February 22, 2009 at 7:27 PM
Duha,
I can see your despair clearly! and i am truly with you at this point. we ,saudi men, have been the cause for so many problems. I am trying to move as many saudi as i can to be part of what i called ” feminist movement”
I am going to talk about this in another post. I have been analyzing and observing how the authoritative power that saudi men have and how it has damaged the society!
anyway, as for romance, i realized that many of saudi think that the atmosphere isn’t suitable for romance! of course, this isn’t a good excuse. but it is in fact part of the problem!

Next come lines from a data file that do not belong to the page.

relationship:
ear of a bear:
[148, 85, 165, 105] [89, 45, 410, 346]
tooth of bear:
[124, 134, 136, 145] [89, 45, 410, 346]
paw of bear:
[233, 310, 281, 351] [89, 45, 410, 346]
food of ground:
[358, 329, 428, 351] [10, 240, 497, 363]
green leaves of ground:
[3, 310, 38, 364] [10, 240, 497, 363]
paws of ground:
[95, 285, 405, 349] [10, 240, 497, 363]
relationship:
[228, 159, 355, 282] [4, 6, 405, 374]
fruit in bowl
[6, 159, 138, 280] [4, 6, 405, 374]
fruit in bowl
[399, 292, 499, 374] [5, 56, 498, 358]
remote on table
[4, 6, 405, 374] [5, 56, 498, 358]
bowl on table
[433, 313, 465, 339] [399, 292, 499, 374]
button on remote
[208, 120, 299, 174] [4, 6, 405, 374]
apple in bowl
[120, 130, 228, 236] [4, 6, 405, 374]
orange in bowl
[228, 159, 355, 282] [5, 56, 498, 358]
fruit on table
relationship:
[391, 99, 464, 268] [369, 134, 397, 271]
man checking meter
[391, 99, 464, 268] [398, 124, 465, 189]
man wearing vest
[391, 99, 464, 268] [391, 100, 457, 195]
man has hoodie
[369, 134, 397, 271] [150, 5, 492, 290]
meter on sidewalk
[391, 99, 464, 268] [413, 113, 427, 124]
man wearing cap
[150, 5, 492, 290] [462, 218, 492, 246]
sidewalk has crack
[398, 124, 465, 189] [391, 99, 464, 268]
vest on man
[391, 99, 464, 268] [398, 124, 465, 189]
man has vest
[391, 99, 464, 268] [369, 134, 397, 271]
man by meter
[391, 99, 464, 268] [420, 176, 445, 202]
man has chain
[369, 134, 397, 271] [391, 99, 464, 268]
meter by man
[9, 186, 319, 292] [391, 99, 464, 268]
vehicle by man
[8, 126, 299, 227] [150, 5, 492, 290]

February 22, 2009 at 7:34 PM
Halal,
I totally agree with you.
i think that romance is important not because we need it to satisfy our emotional needs, but because of its power in our communication and thinking system. Romance isn’t only about saying i love you, it is more about what can these small words change our behavior !
i truly believe in the importance of romance and i believe that is is one of the keys that would open our society to modernity and better understanding
February 23, 2009 at 6:16 PM
I too believe that Saudi men have a sense of romance in them. Yet, the problem of not expressing it, in my opinion, comes from the fact that, unfortunately, many people in our community are judgmental, and far worse, try to bring down others around them. The weak personality that drives someone into perceiving romance as a weakness in a man is also responsible for that man not expressing the slightest romantic gesture; saying ‘I love you’ to the woman he loves.
I think that most Saudis will agree that romance is something they want, or even need, in their lives. But, it’s the fear of how other people might think of them that terrifies them, and sets the limits they end up unable to cross.
March 2, 2009 at 4:28 PM
it’s true girls are more emotional, but I think Romance isn’t girly thing, it’s a vital part of any relationship
me and couple of friends talked about this issue many times, one of them like to be called “Prine of Romance”, even though he is rude most of the time with us!, he says when it comes to love, his romantic personality take over …
The other thinks expressing Romance not with sweet talk, but through sincere action, like giving presents time to time even without occasion, writing some poet ,something she wouldn’t forget, for that they call him materialistic !!
Yes I agree, most Saudi can’t express their feelings , because we are oriented conservative community..but I read many novels written by western author,watching movies and tv-shows, where the characters find difficulty expressing their emotions, and found hugging embarrassing..
October 13, 2009 at 3:46 PM
Just a quick comment. There is nothing wrong with what you wrote but you are confusing romanticism with romantic love or romance. They are two very different things.
Here is a wikipedia article on romanticism. http://en.wikipedia.org/wiki/Romanticism
January 6, 2010 at 2:29 PM
I guess it’s that whole “Your weak” syndrome many Saudi men have towards romance. As if it will hurt their manhood if they sweet-talk their significant others in front of others.